#### ACTIVITIES
1. Using the tribute to Chuck, answer the following:
(a) Which three swimmers swept the 100 free podium at NCAAs?
(b) According to Chuck's 2015 note, where were both of his daughters attending college?
(c) How long has 20 Question Tuesday been running as a feature?
2. Repeat word for word the part of the tribute to Chuck that opens with the words containing "I told him no, I" and closes with "to get better.".

#### TEXT PROVIDED
%%

Chuck would always send notes when I wrote something that moved a lot of people or drew a lot of positive attention. He was more personally committed to diversity than anyone outside the organization ever knew. That was probably the most excited I saw him, when Simone Manuel, Lia Neal and Natalie Hinds swept the 100 free podium at NCAAs, and then little more than a year later Simone made history with individual gold (and four medals) and Lia Neal became the first African-American woman to medal in two Olympics. He was out of his mind with what it would do to bring more people of all diverse backgrounds into the sport, and what it would mean to help save black children from drowning.
We talked about our kids being in college. Around or between Thanksgiving and Christmas each year, we’d have a fun exchange about how our kids – who are longer any such thing – continue to amaze us.
“Hope you had a wonderful Thanksgiving,” Chuck wrote in 2015. “I’ve had a nice and quiet few days with both daughters home from college in the Carolinas. Hate to see them go back to school, but they’ll be home again soon enough for the Christmas break.”
On the final night I saw him just a few months ago last fall, a frigid wind blew through Manhattan. As the event ended, I bailed quickly. I had broken my hand and wrist in another bike accident, and just hoofed it downstairs and back to the hotel. When I got to the lobby on a sprint, I almost ran into Chuck, who had been dropped off. He was the first one back having left a bit early.
“How did you get back so fast, Bob?” he asked me. “You must’ve taken a cab.”
I told him no, I just had found the best rout there and back, and it was really only a mile. I thanked him again for everything he had done for me. And Kat. He smiled at the mention of her name.
“Tell her hello,” he said.
I thanked him for an extended and kind intro he had given me that night, one that led to an inordinately loud ovation.
“You’ve done so much good work for us,” Chuck told me. “You deserved it.”
I went over and gently grabbed his wrist. I told again how much he meant to me, how much he had taught and shaped me, and how even in his darkest hour he taught me that through all the mistakes I make, I owe it to myself, those who love me, and those who don’t like what I have done to find a way back, and if not make good, tirelessly work to the end to get better.
“Well, you know,” Chuck said, “I appreciate that, and I appreciate you. Keep doing your best.”
I didn’t write a perfect good-bye to Chuck in this column. I couldn’t see the screen at times as the emotion erased my thoughts like a runaway train. But in the end, the emails and voicemails sustain me. I’ll never forget what he meant to the sport, and what he meant to me.
Of all the emails he sent me, most regarding 20 Question Tuesday and his joy that it had turned into a 14-years-and-counting feature that runs every single Tuesday, every single year, was this one last summer after a particularly fun one with Catherine Vogt – and ironically, last week, it was Catherine again who was featured. I bet it made Chuck smile.
“What a great ‘Q&A’ with the two of you!” Chuck wrote to me and Catherine. “I especially love the connection with the recent promotions for women's coaches in the NBA and NFL. The entire piece was just great. Bravo to you both.”
And Bravo to you, Chuck, on a job well done, and a life well lived.
You will be missed, but never forgotten.

%%

#### EXCERPTED DATA
%%

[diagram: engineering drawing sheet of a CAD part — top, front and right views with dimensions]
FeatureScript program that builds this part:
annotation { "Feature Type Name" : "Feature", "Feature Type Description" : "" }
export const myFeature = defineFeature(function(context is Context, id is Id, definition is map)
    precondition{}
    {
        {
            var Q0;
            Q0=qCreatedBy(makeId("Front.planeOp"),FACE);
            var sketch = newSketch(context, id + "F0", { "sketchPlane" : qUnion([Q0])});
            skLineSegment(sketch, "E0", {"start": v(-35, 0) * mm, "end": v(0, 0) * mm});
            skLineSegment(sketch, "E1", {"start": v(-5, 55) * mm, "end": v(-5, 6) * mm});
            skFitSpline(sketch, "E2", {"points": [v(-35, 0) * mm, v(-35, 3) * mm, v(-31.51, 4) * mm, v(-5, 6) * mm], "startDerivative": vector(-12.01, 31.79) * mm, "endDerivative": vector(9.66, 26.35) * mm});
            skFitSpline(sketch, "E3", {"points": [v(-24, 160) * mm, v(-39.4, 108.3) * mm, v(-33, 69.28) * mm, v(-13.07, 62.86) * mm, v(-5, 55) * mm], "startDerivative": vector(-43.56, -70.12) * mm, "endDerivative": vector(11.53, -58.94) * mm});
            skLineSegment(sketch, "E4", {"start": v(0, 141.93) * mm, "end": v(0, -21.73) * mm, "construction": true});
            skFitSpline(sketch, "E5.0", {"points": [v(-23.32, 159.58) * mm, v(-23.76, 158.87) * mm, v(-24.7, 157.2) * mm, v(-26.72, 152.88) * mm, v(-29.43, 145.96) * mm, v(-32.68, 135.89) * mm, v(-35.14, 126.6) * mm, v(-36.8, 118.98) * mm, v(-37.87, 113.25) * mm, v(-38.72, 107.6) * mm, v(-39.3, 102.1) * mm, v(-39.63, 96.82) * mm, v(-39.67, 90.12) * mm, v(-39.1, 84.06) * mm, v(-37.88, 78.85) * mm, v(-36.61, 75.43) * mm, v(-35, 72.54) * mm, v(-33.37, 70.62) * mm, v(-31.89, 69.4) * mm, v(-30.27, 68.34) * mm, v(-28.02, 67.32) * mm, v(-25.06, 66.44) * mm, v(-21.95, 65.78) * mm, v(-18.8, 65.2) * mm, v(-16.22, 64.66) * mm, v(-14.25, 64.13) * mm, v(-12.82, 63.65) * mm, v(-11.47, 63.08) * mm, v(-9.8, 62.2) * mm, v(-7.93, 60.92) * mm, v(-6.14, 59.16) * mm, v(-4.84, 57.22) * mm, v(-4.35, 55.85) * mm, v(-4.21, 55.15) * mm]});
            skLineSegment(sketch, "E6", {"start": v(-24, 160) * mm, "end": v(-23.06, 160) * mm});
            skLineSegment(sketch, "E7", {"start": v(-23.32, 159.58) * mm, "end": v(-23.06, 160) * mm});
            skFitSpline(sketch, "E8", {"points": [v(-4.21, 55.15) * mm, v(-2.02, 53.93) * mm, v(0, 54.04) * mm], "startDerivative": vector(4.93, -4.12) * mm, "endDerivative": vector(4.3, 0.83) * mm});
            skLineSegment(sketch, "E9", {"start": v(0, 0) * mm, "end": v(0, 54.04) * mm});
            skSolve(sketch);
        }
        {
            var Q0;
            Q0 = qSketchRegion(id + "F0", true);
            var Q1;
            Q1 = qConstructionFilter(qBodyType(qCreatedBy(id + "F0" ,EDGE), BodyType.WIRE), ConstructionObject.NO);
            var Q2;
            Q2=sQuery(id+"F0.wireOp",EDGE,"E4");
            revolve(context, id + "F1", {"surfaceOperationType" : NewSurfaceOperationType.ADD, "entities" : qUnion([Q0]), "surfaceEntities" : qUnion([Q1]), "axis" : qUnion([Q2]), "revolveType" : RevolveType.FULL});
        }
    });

%%

#### TASK RESPONSES
1.
(a) Simone Manuel, Lia Neal and Natalie Hinds.
(b) In the Carolinas.
(c) 14 years and counting.

2.
I told him no, I just had found the best rout there and back, and it was really only a mile. I thanked him again for everything he had done for me. And Kat. He smiled at the mention of her name.
“Tell her hello,” he said.
I thanked him for an extended and kind intro he had given me that night, one that led to an inordinately loud ovation.
“You’ve done so much good work for us,” Chuck told me. “You deserved it.”
I went over and gently grabbed his wrist. I told again how much he meant to me, how much he had taught and shaped me, and how even in his darkest hour he taught me that through all the mistakes I make, I owe it to myself, those who love me, and those who don’t like what I have done to find a way back, and if not make good, tirelessly work to the end to get better.